Everything runs in your browser. No servers, no storage, no accounts. Your prompt ideas stay yours.

Prompt Engineering FAQ

Prompt engineering is the practice of structuring your instructions to AI models (like ChatGPT, Claude, or Gemini) to get better, more consistent outputs. A well-engineered prompt specifies the AI's role, the exact task, relevant context, output format, and any constraints — instead of just asking a vague question.
A high-quality prompt typically includes: (1) Role/Persona — who the AI should act as; (2) Context/Background — relevant information; (3) Task/Instruction — the specific goal in clear, actionable terms; (4) Output Format — how the response should be structured; (5) Constraints/Rules — what to avoid; and optionally (6) Tone/Style and (7) Examples (few-shot).
Chain-of-Thought (CoT) prompting asks the AI to reason step-by-step before giving a final answer. Adding "Think step-by-step before answering" dramatically improves performance on complex reasoning, math, multi-step logic, and analysis tasks. It reduces hallucination by making the reasoning process visible and checkable.
Few-Shot prompting provides 1–3 example input/output pairs so the AI learns the exact pattern, tone, or format you want — without lengthy instructions. It's especially powerful for creative tasks, data extraction, and formatting-sensitive outputs. The more consistent your examples, the more consistent the AI's responses.
Explicitly specify the format in your prompt. For structured data, say "Respond only with valid JSON in the following format: {...}". For lists, say "Return exactly 5 bullet points, each under 15 words". For tables, say "Format your answer as a markdown table with columns: Name, Description, Example". The more specific you are, the more reliably ChatGPT follows it.
Vague prompts produce vague answers. The most common causes: (1) No role specified — the AI doesn't know what expertise to draw from; (2) Task is too broad — "write about AI" vs. "write a 200-word intro to AI for marketing executives"; (3) No constraints — the AI has no limits on scope; (4) Missing context — the AI doesn't have the background it needs. Use this prompt builder to add all four elements.

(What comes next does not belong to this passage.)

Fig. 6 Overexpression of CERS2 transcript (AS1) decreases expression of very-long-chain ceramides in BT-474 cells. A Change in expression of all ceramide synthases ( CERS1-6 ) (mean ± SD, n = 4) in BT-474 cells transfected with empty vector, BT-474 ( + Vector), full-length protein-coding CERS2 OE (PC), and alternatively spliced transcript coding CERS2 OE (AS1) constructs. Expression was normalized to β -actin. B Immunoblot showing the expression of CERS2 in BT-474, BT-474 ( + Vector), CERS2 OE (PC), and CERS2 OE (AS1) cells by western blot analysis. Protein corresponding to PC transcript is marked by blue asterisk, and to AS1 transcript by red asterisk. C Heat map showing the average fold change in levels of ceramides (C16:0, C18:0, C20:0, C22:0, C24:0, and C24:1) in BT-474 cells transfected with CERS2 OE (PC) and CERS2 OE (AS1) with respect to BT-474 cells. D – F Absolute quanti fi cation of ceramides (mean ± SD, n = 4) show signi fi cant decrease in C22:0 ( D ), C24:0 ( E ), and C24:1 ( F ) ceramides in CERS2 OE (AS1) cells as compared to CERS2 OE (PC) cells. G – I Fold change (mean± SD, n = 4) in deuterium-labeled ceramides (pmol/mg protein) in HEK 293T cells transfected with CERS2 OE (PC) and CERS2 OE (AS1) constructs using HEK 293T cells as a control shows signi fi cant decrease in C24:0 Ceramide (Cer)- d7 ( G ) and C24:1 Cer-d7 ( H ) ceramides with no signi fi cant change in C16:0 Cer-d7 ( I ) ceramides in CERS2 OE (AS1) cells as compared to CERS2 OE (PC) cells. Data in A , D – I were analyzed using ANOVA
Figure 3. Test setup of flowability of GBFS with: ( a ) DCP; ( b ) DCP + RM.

The quality score (0–10) rates your prompt on five dimensions: Clarity (is the task clearly stated?), Specificity (is the scope defined with concrete details?), Context (is relevant background provided?), Format (is the desired output format specified?), and Constraints (are rules and limits defined?). A score of 7+ typically indicates a well-structured, professional prompt.
Token count is approximated using the ~4 characters per token rule-of-thumb for GPT-4 and similar models. This is an estimate — actual tokenization varies by model and language. English text typically runs 1 token per 4 characters. GPT-4's context window is 128K tokens; Claude 3's is 200K tokens. Use this estimate for planning, not precise measurement.